Stored data entries
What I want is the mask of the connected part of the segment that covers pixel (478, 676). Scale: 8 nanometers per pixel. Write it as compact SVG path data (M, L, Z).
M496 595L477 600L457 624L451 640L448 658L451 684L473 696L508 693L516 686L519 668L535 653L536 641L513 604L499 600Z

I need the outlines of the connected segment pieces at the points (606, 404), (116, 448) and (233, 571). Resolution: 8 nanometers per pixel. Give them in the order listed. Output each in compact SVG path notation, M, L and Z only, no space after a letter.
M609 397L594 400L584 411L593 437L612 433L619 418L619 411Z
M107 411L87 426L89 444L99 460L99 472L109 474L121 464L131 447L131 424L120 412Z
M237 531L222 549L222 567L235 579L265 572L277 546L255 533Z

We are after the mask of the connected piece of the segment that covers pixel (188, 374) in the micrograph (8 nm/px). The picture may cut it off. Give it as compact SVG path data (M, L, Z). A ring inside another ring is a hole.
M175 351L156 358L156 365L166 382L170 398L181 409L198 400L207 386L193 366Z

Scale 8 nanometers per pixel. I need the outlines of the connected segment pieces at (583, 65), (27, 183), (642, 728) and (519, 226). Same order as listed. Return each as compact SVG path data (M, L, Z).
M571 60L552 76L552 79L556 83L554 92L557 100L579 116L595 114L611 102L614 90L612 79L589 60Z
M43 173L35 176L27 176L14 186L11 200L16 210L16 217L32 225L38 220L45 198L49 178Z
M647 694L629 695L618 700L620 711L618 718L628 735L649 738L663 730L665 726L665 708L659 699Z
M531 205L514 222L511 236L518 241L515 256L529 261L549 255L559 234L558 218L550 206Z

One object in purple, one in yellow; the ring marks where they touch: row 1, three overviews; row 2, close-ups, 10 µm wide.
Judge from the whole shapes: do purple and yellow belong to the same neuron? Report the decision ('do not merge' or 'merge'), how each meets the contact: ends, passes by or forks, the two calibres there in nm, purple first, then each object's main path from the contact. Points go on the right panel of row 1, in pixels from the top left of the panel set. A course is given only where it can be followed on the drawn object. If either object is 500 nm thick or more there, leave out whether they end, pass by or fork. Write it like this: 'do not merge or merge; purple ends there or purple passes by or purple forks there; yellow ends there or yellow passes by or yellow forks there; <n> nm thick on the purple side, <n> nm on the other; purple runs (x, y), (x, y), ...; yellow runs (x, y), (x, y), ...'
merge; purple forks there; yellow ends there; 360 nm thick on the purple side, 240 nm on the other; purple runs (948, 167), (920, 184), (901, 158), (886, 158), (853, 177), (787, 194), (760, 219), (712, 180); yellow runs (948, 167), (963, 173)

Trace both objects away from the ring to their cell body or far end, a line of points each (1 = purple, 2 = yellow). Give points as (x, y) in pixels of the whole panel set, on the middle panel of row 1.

## Exercise aim
Repeat the lines from the first one in the records through the line containing "One object in", exactly as written, and nothing else.

## Solution to the exercise
What I want is the mask of the connected part of the segment that covers pixel (478, 676). Scale: 8 nanometers per pixel. Write it as compact SVG path data (M, L, Z).
M496 595L477 600L457 624L451 640L448 658L451 684L473 696L508 693L516 686L519 668L535 653L536 641L513 604L499 600Z

I need the outlines of the connected segment pieces at the points (606, 404), (116, 448) and (233, 571). Resolution: 8 nanometers per pixel. Give them in the order listed. Output each in compact SVG path notation, M, L and Z only, no space after a letter.
M609 397L594 400L584 411L593 437L612 433L619 418L619 411Z
M107 411L87 426L89 444L99 460L99 472L109 474L121 464L131 447L131 424L120 412Z
M237 531L222 549L222 567L235 579L265 572L277 546L255 533Z

We are after the mask of the connected piece of the segment that covers pixel (188, 374) in the micrograph (8 nm/px). The picture may cut it off. Give it as compact SVG path data (M, L, Z). A ring inside another ring is a hole.
M175 351L156 358L156 365L166 382L170 398L181 409L198 400L207 386L193 366Z

Scale 8 nanometers per pixel. I need the outlines of the connected segment pieces at (583, 65), (27, 183), (642, 728) and (519, 226). Same order as listed. Return each as compact SVG path data (M, L, Z).
M571 60L552 76L552 79L556 83L554 92L557 100L579 116L595 114L611 102L614 90L612 79L589 60Z
M43 173L35 176L27 176L14 186L11 200L16 210L16 217L32 225L38 220L45 198L49 178Z
M647 694L629 695L618 700L620 711L618 718L628 735L649 738L663 730L665 726L665 708L659 699Z
M531 205L514 222L511 236L518 241L515 256L529 261L549 255L559 234L558 218L550 206Z

One object in purple, one in yellow; the ring marks where they touch: row 1, three overviews; row 2, close-ups, 10 µm wide.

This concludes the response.